Historically, if there were multiple guarantors on a matter, their liability was joint and several. The thinking for a lender was that any contribution among the parties was the sponsor’s “problem” in that if there was liability caused by one or the other parties, they would work it out among themselves in their organizational documents through cross indemnities. Since it is not uncommon that various parties which constitute the sponsorship of a borrower have differing economic profiles, some parties have questioned their ability to recover against their “partner” and try to shift this risk to the lender.

When liability is joint, a lender can sue either party or both and can recover the obligation it is owed from either. The lender is receiving the joint credit of both parties. If the parties have a different percentage of liability among themselves, then if one paid more than its fair share, it would have a claim for contribution from the other and could seek recovery.
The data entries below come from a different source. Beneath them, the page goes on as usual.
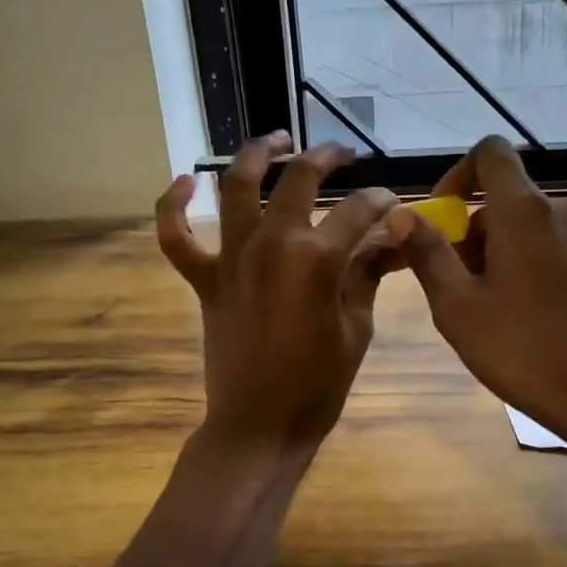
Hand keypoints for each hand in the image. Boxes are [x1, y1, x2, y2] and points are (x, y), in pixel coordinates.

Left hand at [156, 132, 397, 450]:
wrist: (260, 425)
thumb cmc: (318, 385)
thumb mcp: (356, 328)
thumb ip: (368, 275)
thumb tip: (389, 242)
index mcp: (316, 259)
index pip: (357, 212)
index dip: (380, 202)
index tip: (393, 202)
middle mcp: (271, 244)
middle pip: (298, 180)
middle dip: (327, 159)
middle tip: (344, 155)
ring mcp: (231, 259)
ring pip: (235, 187)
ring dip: (255, 155)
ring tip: (276, 140)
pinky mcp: (205, 279)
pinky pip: (176, 237)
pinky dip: (173, 206)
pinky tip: (185, 182)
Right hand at [390, 136, 566, 470]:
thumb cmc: (521, 350)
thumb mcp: (457, 306)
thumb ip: (427, 253)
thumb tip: (400, 214)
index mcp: (520, 211)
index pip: (490, 153)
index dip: (459, 174)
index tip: (443, 215)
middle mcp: (560, 210)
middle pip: (508, 196)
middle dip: (476, 228)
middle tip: (459, 281)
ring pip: (539, 217)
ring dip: (511, 241)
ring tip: (499, 292)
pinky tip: (565, 252)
The lender would not be taking on the individual credit risk, but would be obtaining the joint credit of the parties.

If the liability is several, then simply put, a lender is usually limited in its recovery against each party to the respective percentage of liability it has in the deal. So if the “joint venture” is between a “money“ partner who has 90% of the deal and a “developer” or “operating” partner who has 10% of the deal, then the lender would be limited in its recovery against each such party to that respective percentage. Leaving aside the shifting of credit risk, the lender is also taking on additional litigation cost and exposure.

While there are a multitude of reasons why a lender should not or would not agree to such a shift, in reality there are instances where the identity of the parties, leverage of the deal, overall economics of the deal and other factors persuade a lender to accept this departure from the norm.

The jury is still out as to whether this development will become the new normal. We are skeptical that it will evolve as such.

There are many ways to satisfy the concerns that one partner may have as to the financial wherewithal of its partner and, consequently, there are many reasons that a lender should not be asked to take on this additional liability. In addition, each guaranty in a transaction is different, and a payment guaranty will be approached differently than a completion guaranty, a carve-out guaranty, a carry guaranty or an environmental indemnity.

As we all know, each transaction is different and what works in one may not work in all. This development is just another “deal” term to be worked out among sophisticated parties.